--- TASK DATA Enclosed Below ---

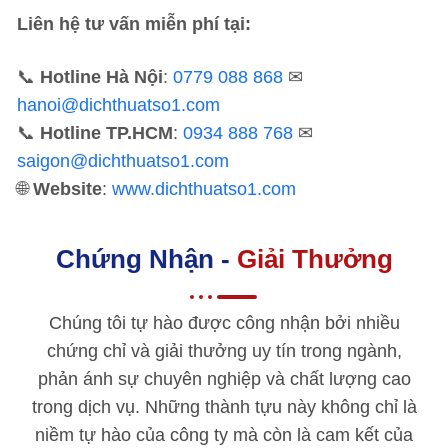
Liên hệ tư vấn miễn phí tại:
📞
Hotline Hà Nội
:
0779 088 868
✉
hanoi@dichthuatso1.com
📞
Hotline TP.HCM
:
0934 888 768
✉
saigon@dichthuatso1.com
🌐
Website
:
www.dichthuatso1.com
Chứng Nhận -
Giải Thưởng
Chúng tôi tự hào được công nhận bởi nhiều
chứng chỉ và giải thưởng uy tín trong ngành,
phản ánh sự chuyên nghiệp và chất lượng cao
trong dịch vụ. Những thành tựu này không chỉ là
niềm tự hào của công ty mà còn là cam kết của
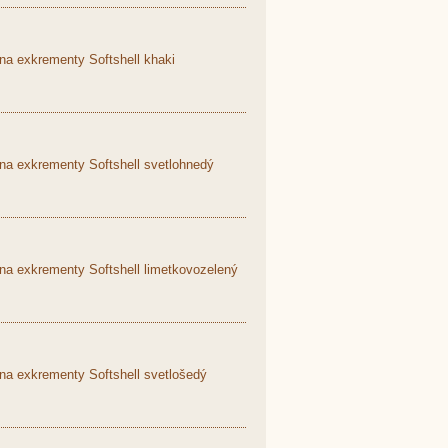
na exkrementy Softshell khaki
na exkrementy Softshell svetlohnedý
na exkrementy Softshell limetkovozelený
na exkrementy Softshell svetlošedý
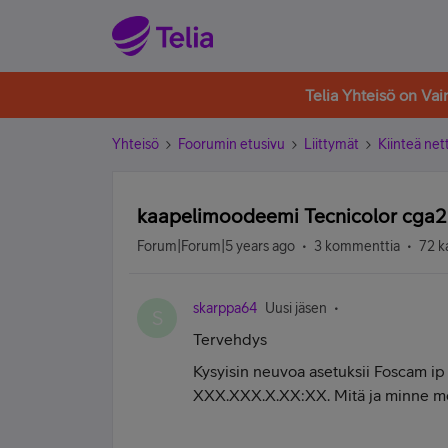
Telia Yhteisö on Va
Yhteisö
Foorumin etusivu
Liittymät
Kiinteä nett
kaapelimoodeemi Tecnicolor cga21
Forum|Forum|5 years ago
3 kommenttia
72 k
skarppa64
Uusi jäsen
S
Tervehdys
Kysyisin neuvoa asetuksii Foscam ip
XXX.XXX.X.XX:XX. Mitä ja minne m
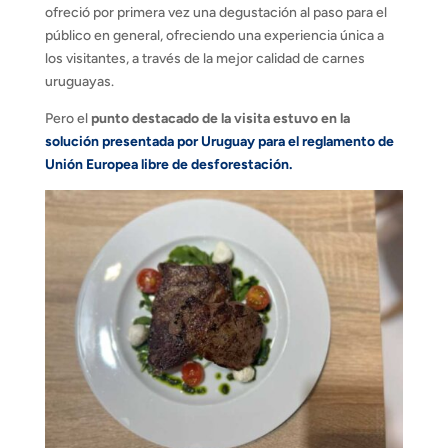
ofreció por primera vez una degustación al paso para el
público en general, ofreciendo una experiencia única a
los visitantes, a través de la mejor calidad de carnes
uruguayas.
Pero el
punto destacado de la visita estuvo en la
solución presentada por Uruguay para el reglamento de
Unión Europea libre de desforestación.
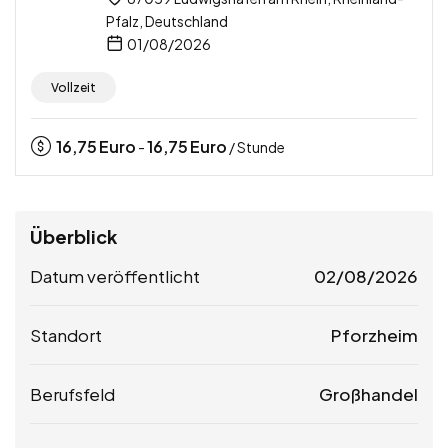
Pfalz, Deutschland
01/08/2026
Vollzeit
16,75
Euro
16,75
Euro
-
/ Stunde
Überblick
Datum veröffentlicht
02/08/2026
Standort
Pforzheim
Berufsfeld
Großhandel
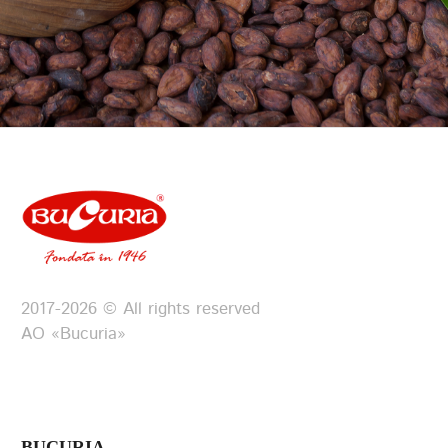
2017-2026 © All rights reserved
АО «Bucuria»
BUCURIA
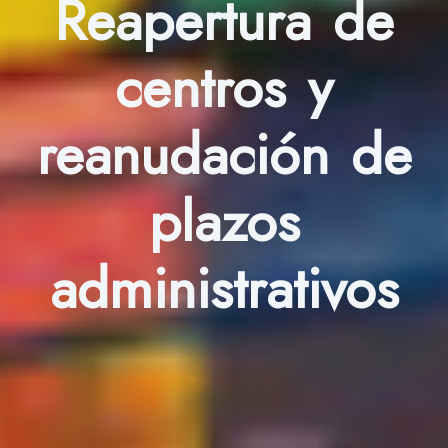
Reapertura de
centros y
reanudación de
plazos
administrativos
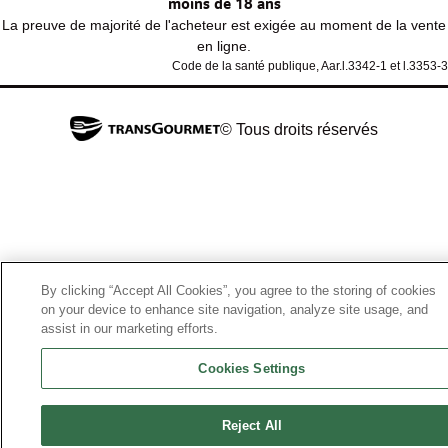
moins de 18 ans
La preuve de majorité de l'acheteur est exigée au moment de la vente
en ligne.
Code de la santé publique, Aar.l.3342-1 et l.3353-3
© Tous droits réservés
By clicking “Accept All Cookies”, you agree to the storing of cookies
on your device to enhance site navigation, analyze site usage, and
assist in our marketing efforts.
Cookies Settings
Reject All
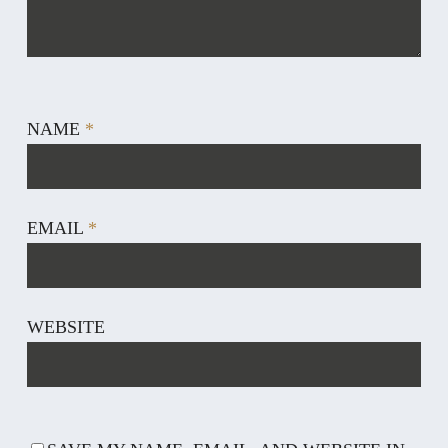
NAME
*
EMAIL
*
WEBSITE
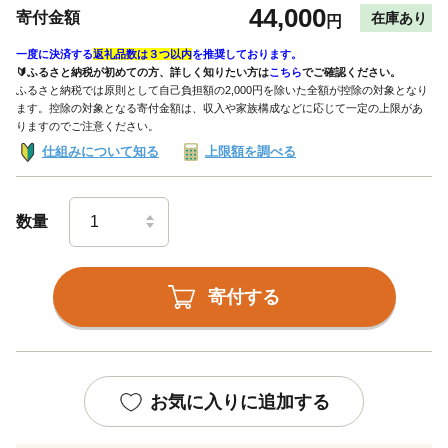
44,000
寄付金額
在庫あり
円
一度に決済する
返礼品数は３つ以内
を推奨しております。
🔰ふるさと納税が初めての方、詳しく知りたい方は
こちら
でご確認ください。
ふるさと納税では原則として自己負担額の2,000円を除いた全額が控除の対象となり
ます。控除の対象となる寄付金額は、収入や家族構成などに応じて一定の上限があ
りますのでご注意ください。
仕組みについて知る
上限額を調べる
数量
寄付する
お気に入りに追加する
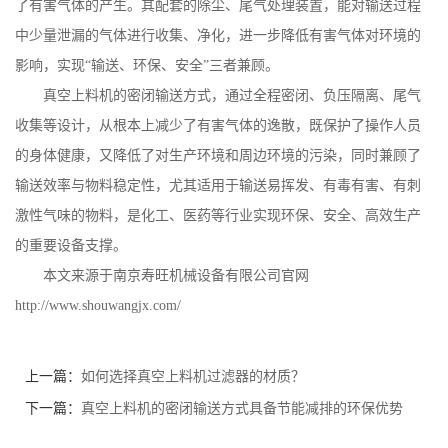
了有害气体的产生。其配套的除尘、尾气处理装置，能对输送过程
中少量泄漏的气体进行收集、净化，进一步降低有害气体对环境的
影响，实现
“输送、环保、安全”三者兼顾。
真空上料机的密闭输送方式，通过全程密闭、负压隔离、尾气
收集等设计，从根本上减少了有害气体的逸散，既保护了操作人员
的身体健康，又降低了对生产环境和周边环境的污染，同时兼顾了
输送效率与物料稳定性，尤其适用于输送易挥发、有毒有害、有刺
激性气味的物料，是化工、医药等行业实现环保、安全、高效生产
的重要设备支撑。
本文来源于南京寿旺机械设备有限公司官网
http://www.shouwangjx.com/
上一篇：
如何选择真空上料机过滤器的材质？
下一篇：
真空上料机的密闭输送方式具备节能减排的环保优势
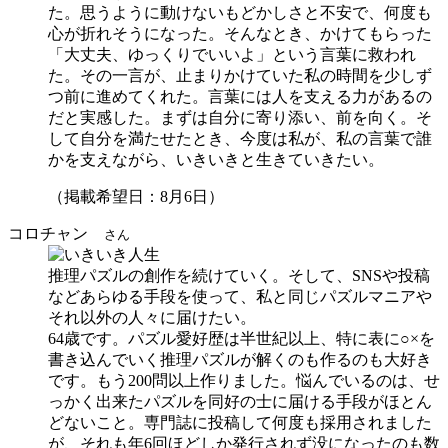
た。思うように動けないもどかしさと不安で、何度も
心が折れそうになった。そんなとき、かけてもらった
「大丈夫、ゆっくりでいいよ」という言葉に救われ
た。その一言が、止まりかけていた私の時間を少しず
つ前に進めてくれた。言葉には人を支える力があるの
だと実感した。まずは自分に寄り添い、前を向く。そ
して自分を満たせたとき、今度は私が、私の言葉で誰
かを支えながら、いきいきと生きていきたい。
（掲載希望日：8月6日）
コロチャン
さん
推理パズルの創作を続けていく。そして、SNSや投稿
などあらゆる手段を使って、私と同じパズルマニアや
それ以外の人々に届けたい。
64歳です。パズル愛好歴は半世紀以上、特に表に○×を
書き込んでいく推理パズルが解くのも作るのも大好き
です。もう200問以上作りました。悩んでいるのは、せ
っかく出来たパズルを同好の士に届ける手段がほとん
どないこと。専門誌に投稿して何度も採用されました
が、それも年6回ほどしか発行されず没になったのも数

--- End of Enclosed TASK DATA ---

## EXERCISE GOAL
Return the listing above in an exact copy that leaves out the images.

## RESPONSE TO THE TASK
Liên hệ tư vấn miễn phí tại:
📞
Hotline Hà Nội
:
0779 088 868
✉
hanoi@dichthuatso1.com
📞
Hotline TP.HCM
:
0934 888 768
✉
saigon@dichthuatso1.com
🌐
Website
:
www.dichthuatso1.com
Chứng Nhận -
Giải Thưởng
Chúng tôi tự hào được công nhận bởi nhiều
chứng chỉ và giải thưởng uy tín trong ngành,
phản ánh sự chuyên nghiệp và chất lượng cao
trong dịch vụ. Những thành tựu này không chỉ là
niềm tự hào của công ty mà còn là cam kết của
na exkrementy Softshell khaki
na exkrementy Softshell svetlohnedý
na exkrementy Softshell limetkovozelený
na exkrementy Softshell svetlošedý
Telia Yhteisö on Va
Yhteisö
Foorumin etusivu
Liittymät
Kiinteä nett
kaapelimoodeemi Tecnicolor cga21
Forum|Forum|5 years ago
3 kommenttia
72 k
skarppa64
Uusi jäsen
S
Tervehdys
Kysyisin neuvoa asetuksii Foscam ip
XXX.XXX.X.XX:XX. Mitä ja minne m
ofreció por primera vez una degustación al paso para el
público en general, ofreciendo una experiencia única a
los visitantes, a través de la mejor calidad de carnes
uruguayas.
Pero el
punto destacado de la visita estuvo en la
solución presentada por Uruguay para el reglamento de
Unión Europea libre de desforestación.
Pfalz, Deutschland
01/08/2026
Vollzeit
16,75
Euro
16,75
Euro
-
/ Stunde
Überblick
Datum veröffentlicht
02/08/2026
Standort
Pforzheim
Berufsfeld
Großhandel
2017-2026 © All rights reserved
АО «Bucuria»
BUCURIA
Reapertura de
centros y
reanudación de
plazos
administrativos
moins de 18 ans
La preuve de majorité de l'acheteur est exigée au moment de la vente
en ligne.
Code de la santé publique, Aar.l.3342-1 et l.3353-3
© Tous droits réservés
By clicking “Accept All Cookies”, you agree to the storing of cookies
on your device to enhance site navigation, analyze site usage, and
assist in our marketing efforts.
Cookies Settings
Reject All
NAME
*
EMAIL
*
WEBSITE
44,000
寄付金額
在庫あり
円
一度に決済する
返礼品数は３つ以内
を推奨しております。
🔰ふるさと納税が初めての方、詳しく知りたい方は
こちら
でご確認ください。
ふるさと納税では原則として自己負担額の2,000円を除いた全額が控除の対象となり
ます。控除の対象となる寄付金額は、収入や家族構成などに応じて一定の上限があ
りますのでご注意ください。
仕組みについて知る
上限額を調べる
数量
寄付する
お気に入りに追加する
了有害气体的产生。其配套的除尘、尾气处理装置，能对输送过程
中少量泄漏的气体进行收集、净化，进一步降低有害气体对环境的
影响，实现
“输送、环保、安全”三者兼顾。
真空上料机的密闭输送方式，通过全程密闭、负压隔离、尾气
收集等设计，从根本上减少了有害气体的逸散，既保护了操作人员
的身体健康，又降低了对生产环境和周边环境的污染，同时兼顾了
输送效率与物料稳定性，尤其适用于输送易挥发、有毒有害、有刺
激性气味的物料，是化工、医药等行业实现环保、安全、高效生产
的重要设备支撑。
本文来源于南京寿旺机械设备有限公司官网
http://www.shouwangjx.com/
上一篇：
如何选择真空上料机过滤器的材质？
下一篇：
真空上料机的密闭输送方式具备节能减排的环保优势
た。思うように動けないもどかしさと不安で、何度も
心が折れそうになった。そんなとき、かけてもらった
「大丈夫、ゆっくりでいいよ」という言葉に救われ
た。その一言が、止まりかけていた私の時間を少しず
つ前に進めてくれた。言葉には人を支える力があるの
だと実感した。まずは自分に寄り添い、前を向く。そ
して自分を満たせたとき、今度は私が、私の言葉で誰
かを支えながら、いきいきと生きていきたい。
（掲載希望日：8月6日）
コロチャン
さん
推理パズルの創作を続けていく。そして、SNSや投稿
などあらゆる手段を使って、私と同じパズルマニアや
それ以外の人々に届けたい。
64歳です。パズル愛好歴は半世紀以上、特に表に○×を
書き込んでいく推理パズルが解くのも作るのも大好き
です。もう200問以上作りました。悩んでいるのは、せ
っかく出来たパズルを同好の士に届ける手段がほとん
どないこと。専門誌に投稿して何度も採用されました
が、それも年6回ほどしか発行されず没になったのも数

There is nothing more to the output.